William
William

Reputation: 4578

Masonry / Infinite scroll "jump flickers" on page load when positioned

Preface: Masonry is a JQuery plug in that creates a "brick-style" layout of html pages on one page. Infinite scroll is a plug in that allows for a pintrest-style scrolling of page items.

I have masonary w/ infinite scroll installed here:

http://helpknow.com/black2/

and my problem is this.

I want to position the "container" div to center the entire list of items in the page.

So I use some code like this:

#container {
  left:140px;   // <---- Positioning 
  padding:10px;
  background: #FFF;
  padding: 5px;
  margin-bottom: 20px;
  border-radius: 5px;
  clear: both;
  -webkit-border-radius: 5px;
     -moz-border-radius: 5px;
          border-radius: 5px;

}

The problem is when I do that, upon opening the page there is a quick "flickering jump" where all the masonry items move to their position ( you might not be able to see it on refresh, only on initial page load). I don't want this. I want the items to not "flicker". I want them to appear static until the user scrolls, then I want the animation to take place as expected. When I remove the left positioning this problem does not happen (but obviously the items float left and are not centered, which is not what I want). I tried wrapping the main div "container" and other items in a new div container and moving it/them around and was met with the same problem.

Upvotes: 2

Views: 3291

Answers (1)

Systembolaget
Systembolaget

Reputation: 2514

Have you tried 2, meaning to initialise Masonry when all your content has been loaded? Now, you are doing it as in 1...

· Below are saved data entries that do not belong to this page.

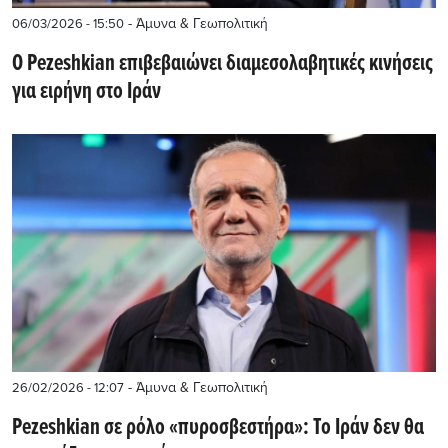
- Άμυνα & Γεωπολιτική
06/03/2026 - 15:50
Ο Pezeshkian επιβεβαιώνει διαμεσολαβητικές κινήσεις
για ειρήνη στο Ιράν
- Άμυνα & Γεωπολιτική
26/02/2026 - 12:07
Pezeshkian σε ρόλο «πυροσβεστήρα»: Το Ιράν δεν θα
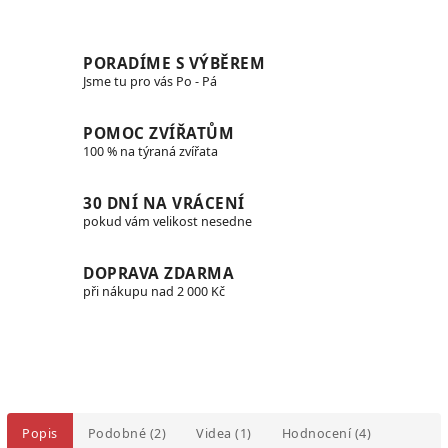
PORADÍME S VÝBĚREM
Jsme tu pro vás Po - Pá
POMOC ZVÍŘATŮM
100 % na týraná zvířata
30 DNÍ NA VRÁCENÍ
pokud vám velikost nesedne
DOPRAVA ZDARMA
při nákupu nad 2 000 Kč
Popis
Podobné (2)
Videa (1)
Hodnocení (4)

1 This executes, when the DOM has been constructed, before all content has been loaded

$(document).ready(function(){ ... });
$(function(){...}); // short form

2 This executes, when all content has been loaded

$(window).load(function(){ ... });

3 This executes immediately, when it is first encountered by the browser

(function(){ ... })();

The latter is a self-executing anonymous function (known as a closure), which is very handy, but not here, because no content or not the right content may have been loaded when it self-executes.

UPDATE Alternatively, you can fade your #container in, which can sometimes look nice, too. See this fiddle here, which does the same with Masonry's bigger brother Isotope.